** Given task **
Could you echo every one of the lines below, unchanged and in the same order?
══ Records supplied
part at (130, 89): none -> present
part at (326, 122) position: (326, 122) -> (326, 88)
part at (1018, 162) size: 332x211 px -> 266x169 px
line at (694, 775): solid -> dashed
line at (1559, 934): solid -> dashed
════
** Finished answer **
part at (130, 89): none -> present
part at (326, 122) position: (326, 122) -> (326, 88)
part at (1018, 162) size: 332x211 px -> 266x169 px
line at (694, 775): solid -> dashed
line at (1559, 934): solid -> dashed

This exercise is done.